╭──
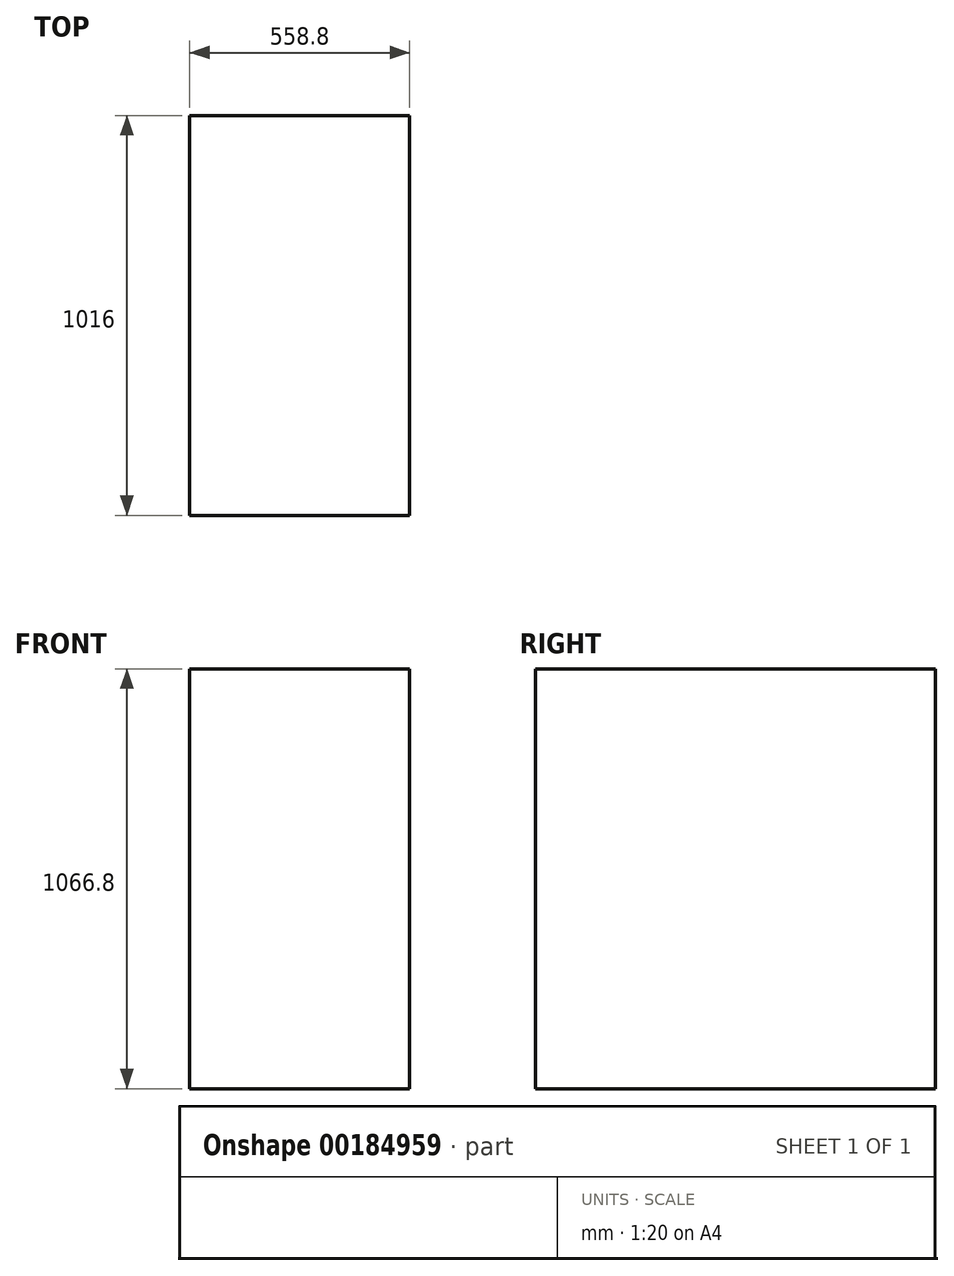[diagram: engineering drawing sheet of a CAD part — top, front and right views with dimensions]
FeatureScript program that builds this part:
annotation { "Feature Type Name" : "Feature", "Feature Type Description" : "" }
export const myFeature = defineFeature(function(context is Context, id is Id, definition is map)
    precondition{}
    {
        {
            var Q0;
            Q0=qCreatedBy(makeId("Top.planeOp"),FACE);
            var sketch = newSketch(context, id + "F0", { "sketchPlane" : qUnion([Q0])});
            skLineSegment(sketch, "E0.bottom", {"start": v(279.4, 508) * mm, "end": v(-279.4, 508) * mm});
            skLineSegment(sketch, "E0.top", {"start": v(279.4, -508) * mm, "end": v(-279.4, -508) * mm});
            skLineSegment(sketch, "E0.left", {"start": v(279.4, 508) * mm, "end": v(279.4, -508) * mm});
            skLineSegment(sketch, "E0.right", {"start": v(-279.4, 508) * mm, "end": v(-279.4, -508) * mm});
            skPoint(sketch, "E0.middle", {"position": v(0, 0) * mm});
            skSolve(sketch);
        }
        {
            var Q0;
            Q0=makeQuery(id+"F0.imprint","IMPRINT",FACE,{"disambiguationData":[TD([[makeQuery(id+"F0.imprint","IMPRINT",EDGE,{"derivedFrom":sQuery(id+"F0.wireOp",EDGE,"E0.bottom")}),1.0]])]});
            extrude(context, id + "F1", {"entities" : qUnion([Q0]), "depth" : 1066.8 * mm});
        }
    });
╰──
Pull out every line of the data above that contains the string "FACE", and copy each one. Case counts.

            Q0=qCreatedBy(makeId("Top.planeOp"),FACE);
            Q0=makeQuery(id+"F0.imprint","IMPRINT",FACE,{"disambiguationData":[TD([[makeQuery(id+"F0.imprint","IMPRINT",EDGE,{"derivedFrom":sQuery(id+"F0.wireOp",EDGE,"E0.bottom")}),1.0]])]});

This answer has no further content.